Pubblichiamo oggi questi titoli come nostra contro-risposta all’attacco che abbiamo subito e agli inutili tentativi di fermare la nostra volontà a far luce sugli assurdi intrecci del mercato finanziario. La nostra attività certo non si ferma, e rispondiamo con indifferenza alle intimidazioni sterili e inutili. Chiudere i nostri siti certo non può arrestare un processo inevitabile già in corso, che andrà a scardinare molti dei vecchi pilastri che conosciamo. Questo perché portiamo fatti, documenti, non gridiamo dai pulpiti né trasciniamo gente nelle piazze, bensì creiamo informazione. La Tela ha fatto nascere Rinascita Balcanica, un media in lingua italiana presente in sei paesi balcanici, che ha già conquistato le prime pagine di molti dei quotidiani dei Balcani. I nostri lettori aumentano sempre più, e questo ci inorgoglisce e ci dà fiducia nella possibilità di crescere e fare ancora meglio. In tutti questi giorni sono piovute e-mail, messaggi, donazioni e sostegno, e questo ci ha fatto sentire veramente grandi: ognuno di voi ci ha aiutato a superare questo momento così difficile. Mentre guardavamo le vostre e mail, abbiamo subito capito che comunque non eravamo più soli. Per questo continueremo a pubblicare documentazioni, dossier e documenti finché ne avremo la forza, finchè il mondo che conosciamo sarà cambiato.
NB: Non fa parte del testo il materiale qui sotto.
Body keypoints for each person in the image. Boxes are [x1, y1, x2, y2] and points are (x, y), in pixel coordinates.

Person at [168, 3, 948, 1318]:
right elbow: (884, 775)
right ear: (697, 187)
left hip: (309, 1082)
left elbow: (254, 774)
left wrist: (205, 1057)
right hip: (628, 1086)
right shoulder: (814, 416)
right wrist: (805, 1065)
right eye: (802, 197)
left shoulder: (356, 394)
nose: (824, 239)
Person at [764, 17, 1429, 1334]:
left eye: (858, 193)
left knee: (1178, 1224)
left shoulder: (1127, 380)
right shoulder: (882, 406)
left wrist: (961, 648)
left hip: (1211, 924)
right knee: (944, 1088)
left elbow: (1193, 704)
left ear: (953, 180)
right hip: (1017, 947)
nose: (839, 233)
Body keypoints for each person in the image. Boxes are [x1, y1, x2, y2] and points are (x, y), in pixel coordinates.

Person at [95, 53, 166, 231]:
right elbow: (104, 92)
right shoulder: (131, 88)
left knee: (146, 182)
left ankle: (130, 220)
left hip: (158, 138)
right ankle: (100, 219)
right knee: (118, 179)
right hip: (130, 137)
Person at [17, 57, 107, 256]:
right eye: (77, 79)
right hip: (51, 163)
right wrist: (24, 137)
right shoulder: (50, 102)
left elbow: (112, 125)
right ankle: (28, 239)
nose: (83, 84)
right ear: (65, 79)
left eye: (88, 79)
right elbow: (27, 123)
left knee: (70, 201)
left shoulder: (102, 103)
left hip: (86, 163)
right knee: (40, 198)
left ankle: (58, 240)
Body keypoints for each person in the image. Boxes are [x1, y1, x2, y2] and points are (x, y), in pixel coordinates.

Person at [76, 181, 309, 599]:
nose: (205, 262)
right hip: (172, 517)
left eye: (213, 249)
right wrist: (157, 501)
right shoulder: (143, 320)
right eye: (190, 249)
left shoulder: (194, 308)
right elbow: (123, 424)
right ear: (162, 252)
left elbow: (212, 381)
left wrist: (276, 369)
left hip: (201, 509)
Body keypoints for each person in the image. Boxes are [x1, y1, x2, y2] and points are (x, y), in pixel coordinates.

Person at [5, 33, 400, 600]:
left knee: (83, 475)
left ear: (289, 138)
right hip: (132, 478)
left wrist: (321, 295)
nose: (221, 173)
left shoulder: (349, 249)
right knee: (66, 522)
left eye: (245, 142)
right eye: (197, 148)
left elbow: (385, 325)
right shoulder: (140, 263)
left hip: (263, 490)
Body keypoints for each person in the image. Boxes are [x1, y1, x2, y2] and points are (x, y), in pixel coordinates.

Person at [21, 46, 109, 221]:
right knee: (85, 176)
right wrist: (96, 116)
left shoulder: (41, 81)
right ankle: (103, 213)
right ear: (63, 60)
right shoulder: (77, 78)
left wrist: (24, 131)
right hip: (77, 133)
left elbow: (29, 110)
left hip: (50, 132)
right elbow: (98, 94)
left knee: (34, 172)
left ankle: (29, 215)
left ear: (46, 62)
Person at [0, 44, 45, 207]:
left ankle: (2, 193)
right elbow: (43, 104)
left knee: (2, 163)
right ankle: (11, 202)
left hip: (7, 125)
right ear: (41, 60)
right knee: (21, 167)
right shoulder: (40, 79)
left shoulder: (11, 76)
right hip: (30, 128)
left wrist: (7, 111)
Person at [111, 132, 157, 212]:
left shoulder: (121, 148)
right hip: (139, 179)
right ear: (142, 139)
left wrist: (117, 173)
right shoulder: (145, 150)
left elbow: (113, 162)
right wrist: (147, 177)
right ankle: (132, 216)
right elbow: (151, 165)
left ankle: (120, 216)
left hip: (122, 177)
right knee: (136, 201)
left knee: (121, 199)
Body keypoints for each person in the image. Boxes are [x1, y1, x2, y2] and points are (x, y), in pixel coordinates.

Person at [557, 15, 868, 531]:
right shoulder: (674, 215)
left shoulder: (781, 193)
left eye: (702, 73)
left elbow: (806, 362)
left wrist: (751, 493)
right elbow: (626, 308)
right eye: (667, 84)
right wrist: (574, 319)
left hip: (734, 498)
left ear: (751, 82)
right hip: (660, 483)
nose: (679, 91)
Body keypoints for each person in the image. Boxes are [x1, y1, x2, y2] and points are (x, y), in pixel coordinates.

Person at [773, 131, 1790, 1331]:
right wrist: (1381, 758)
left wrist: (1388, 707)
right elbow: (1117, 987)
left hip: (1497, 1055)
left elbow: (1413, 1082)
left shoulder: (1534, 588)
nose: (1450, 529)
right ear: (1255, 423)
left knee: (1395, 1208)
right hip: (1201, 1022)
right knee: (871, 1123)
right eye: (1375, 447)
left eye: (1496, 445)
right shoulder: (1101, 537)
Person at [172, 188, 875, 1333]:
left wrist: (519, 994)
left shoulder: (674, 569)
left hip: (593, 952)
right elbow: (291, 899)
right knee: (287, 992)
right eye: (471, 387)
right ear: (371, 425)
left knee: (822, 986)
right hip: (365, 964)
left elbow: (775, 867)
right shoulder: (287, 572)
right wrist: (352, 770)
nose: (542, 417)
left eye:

Questo perché l’economia cambia e con essa anche i sistemi di potere che vi sono all’interno. I banchieri non esistono più, esistono solo le fondazioni che si nascondono dietro programmi sociali. Oggi i nuovi banchieri sono i provider, coloro che controllano la rete, i sistemi telematici ed elettronici, attraverso i quali possono monitorare le informazioni, i trasferimenti di beni e denaro, la nostra quotidianità. Quello che noi vedremo sarà solo una falsa rivoluzione, perché le Banche non avranno più soldi e tutto si trasformerà nella monetica, negli uffici virtuali, con cassette di sicurezza virtuali, con certificati e certificazioni, mentre la merce in sé per sé, non avrà più un valore reale. In questo grande cinema noi siamo solo spettatori, e, mentre i cantastorie e i ciarlatani di eri erano i politici, quelli di oggi sono i predicatori della rete. L'accesso alla rete sarà la nuova frontiera e conserva in sé la nuova usura, mentre lo scambio di dati sarà il petrolio che farà girare la scienza del sistema. Come in mare abbiamo acque internazionali, spazi aerei con rotte e segnali ben definiti anche se invisibili, così anche internet avrà delle zone di traffico e zone invalicabili. Siamo 4 miliardi di persone, non tutti potranno entrare sulle autostrade telematiche, e chi deciderà creerà nuovi continenti, ossia il nuovo ordine mondiale. Le nostre Costituzioni affermano che l'uomo è libero, ma oggi forse non siamo veramente liberi, perché nessuna carta costituzionale sancisce il diritto a mangiare per vivere, e mai scriveranno che l'accesso alla rete non deve essere negato.